L’impegno della Chiesa locale:
«Un tessuto sociale da ricostruire»

Don Franco Colombini, parroco di Sant’Ambrogio Vescovo e Dottore nel Comune commissariato quattro volte per infiltrazioni mafiose, parla delle iniziative promosse sul fronte della formazione alla legalità

di Marta VALAGUSSA

27 Ottobre 2013

Don Franco Colombini, classe 1950, da sedici anni è parroco di Sant’Ambrogio Vescovo e Dottore a Trezzano sul Naviglio. Un sacerdote abituato a lavorare nelle zone più difficili: per dieci anni, infatti, è stato cappellano del carcere di Opera. Ora vive in un Comune, Trezzano, che è stato commissariato quattro volte per infiltrazioni mafiose: l’ultima nello scorso mese di maggio. Gli abbiamo chiesto come vive in questa comunità e come sta cercando di aiutare la popolazione in questa situazione. «Nell’animo delle persone c’è delusione e sfiducia totale nei confronti delle istituzioni. Stiamo cercando di ricostruire questo tessuto sociale, con grande fatica. La città chiede di essere governata da persone serie e affidabili. Il disagio sociale è diffuso».

Che tipo di realtà è quella di Trezzano sul Naviglio?
Il nostro paese è spaccato. In diversi modi: dai Navigli, dalla ferrovia, dalle strade. Ma anche tra le persone. Esistono diversi gruppi socio-politici, che però sono in rapporti conflittuali tra loro. Si impegnano per una politica “contro” l’altro, non per una politica propositiva. Nessuno è disposto a dare un contributo positivo alla città. Bisogna imparare che si può fare opposizione in modo sereno, da uomini di buona volontà. Ecco, questo clima di serenità non esiste, c’è molto odio reciproco.

Insomma, si tratta di una società che deve riconciliarsi…
Esattamente, dobbiamo ridare un’anima a questa comunità, trasmettere l’idea che vale la pena mettersi in gioco e affrontare il futuro con entusiasmo e positività.

Quando il Comune dimostra di non essere degno della fiducia dei cittadini, e quindi viene meno la figura dell’istituzione, quale realtà può occuparsi della formazione delle persone?
Di certo solo la parrocchia!

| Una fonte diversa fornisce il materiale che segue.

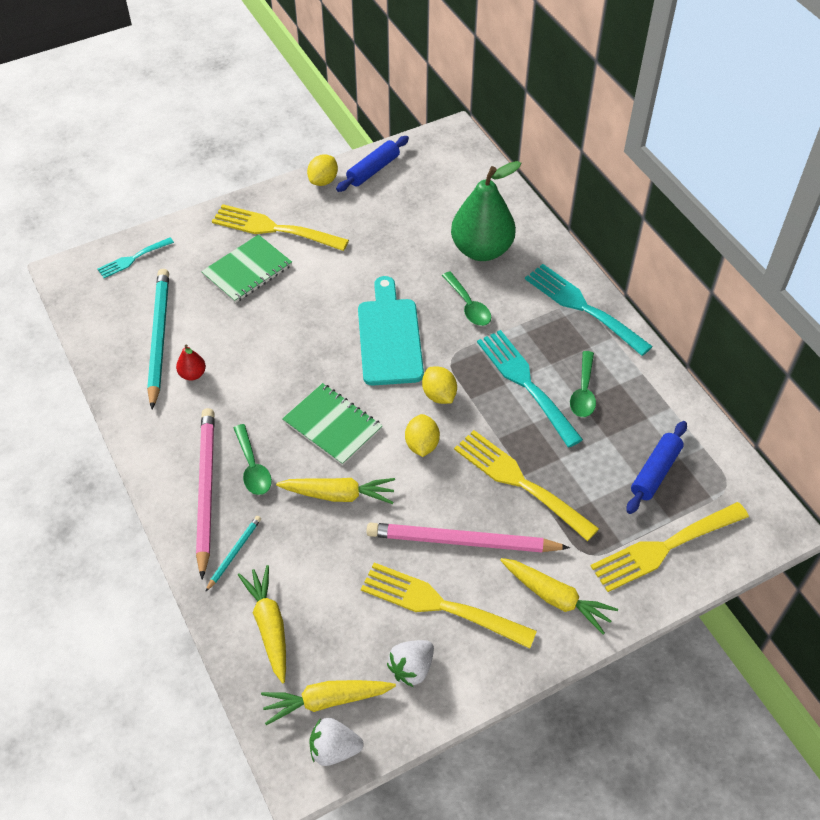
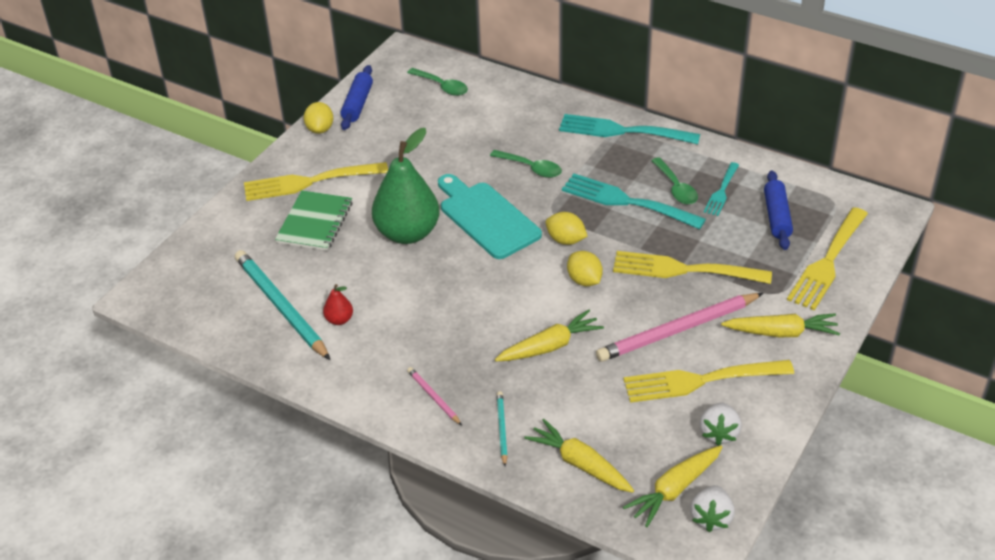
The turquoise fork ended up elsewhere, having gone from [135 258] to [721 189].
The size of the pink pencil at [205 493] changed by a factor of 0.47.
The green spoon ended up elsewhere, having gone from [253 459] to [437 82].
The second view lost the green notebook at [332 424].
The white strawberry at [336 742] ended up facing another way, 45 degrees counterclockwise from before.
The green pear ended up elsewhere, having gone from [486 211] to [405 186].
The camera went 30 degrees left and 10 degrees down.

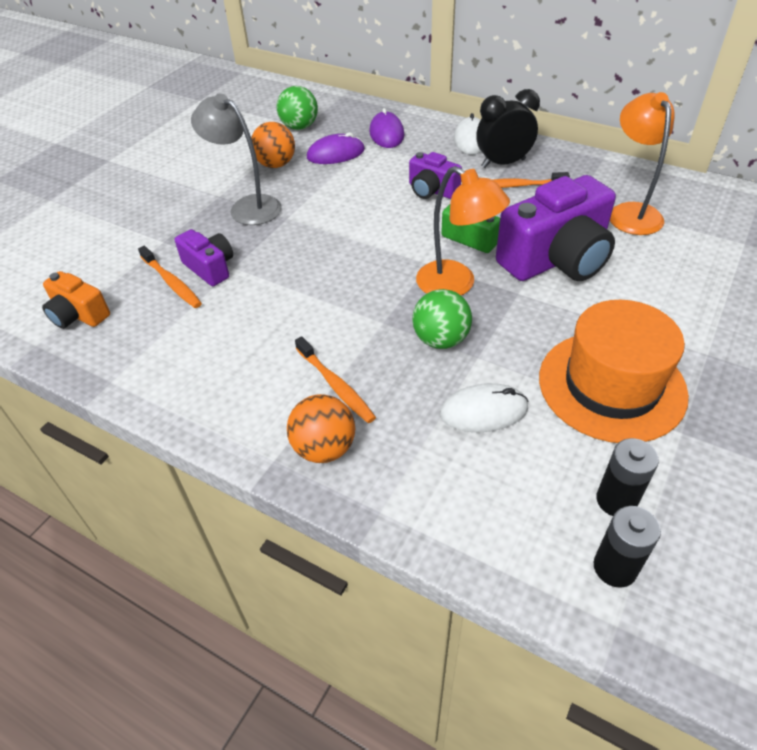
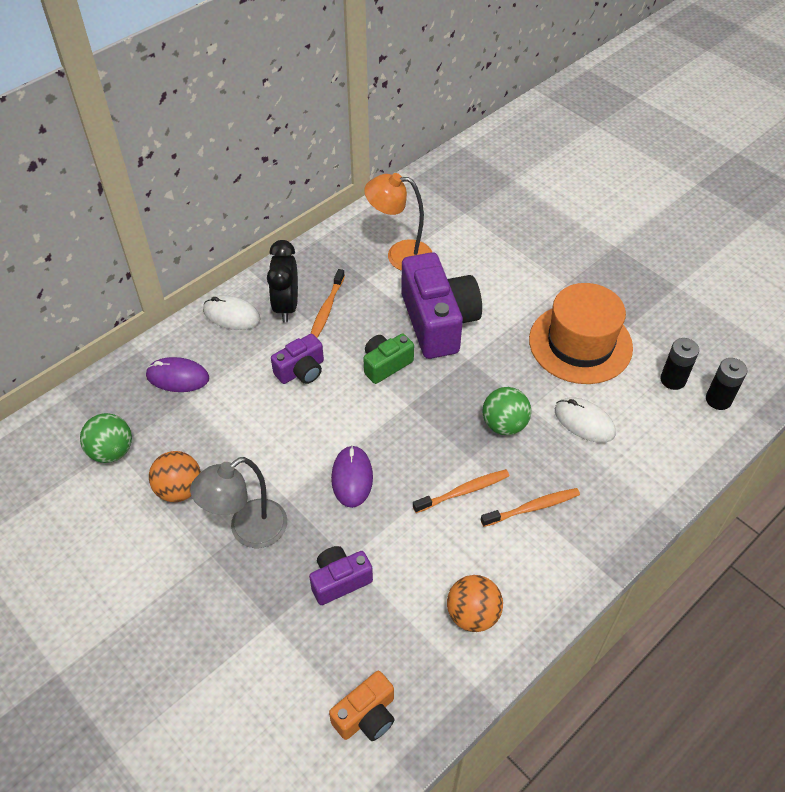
The orange toothbrush ended up elsewhere, having gone from [170 277] to [461 491].
The orange ball ended up elsewhere, having gone from [321 428] to [475 603].
The purple mouse ended up elsewhere, having gone from [336 148] to [352 476].
The second view lost the orange lamp at [463 230].
The white mouse at [484 407] ended up facing another way, 60 degrees counterclockwise from before.
The camera went 75 degrees left and 5 degrees up.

Esistono i comitati di quartiere, ma formano le persone solo su questioni tecniche e le modalità sono ancora molto faziose. La Chiesa è l’unica a preoccuparsi della formazione della persona nella sua interezza, a cominciare dai valori.

Nello specifico, in che modo la sua parrocchia si è presa a cuore la formazione dei laici?
Abbiamo deciso di far trascorrere un po’ di tempo dall’ultimo commissariamento, per placare gli animi che erano infervorati. Alla fine dell’estate abbiamo pensato di proporre incontri e iniziative di formazione alla legalità. Il primo si è svolto in questo mese con la partecipazione di don Walter Magnoni, che ci ha aiutato a leggere la nostra situazione alla luce dell’Anno della fede. La comunità ha preso atto del male, degli sbagli commessi dai politici e della sofferenza comune. Non è emerso alcun giudizio negativo, ma semplicemente l’espressione di un disagio interiore. C’è molto desiderio di recuperare e ricostruire una società che finora ha molto deluso.

I prossimi incontri mensili su cosa verteranno?
Soprattutto sulla preparazione al voto. In primavera ci saranno le elezioni, in concomitanza con quelle europee. Abbiamo l’obiettivo di preparare le persone a ritrovare valori comuni condivisi. E a impegnarsi in prima persona per attuarli concretamente nella vita cittadina. I temi che affronteremo sono tanti: legalità, territorio, lavoro, famiglie, immigrazione…

Anche i giovani sono sensibili a questi incontri?
La nostra realtà giovanile è molto delicata. I giovani qui sono spesso allo sbando, vittime di droghe e stupefacenti che in questa realtà circolano con molta facilità. Ma è anche per loro che vogliamo formare persone che possano risolvere il loro disagio e ridare una speranza alle nuove generazioni.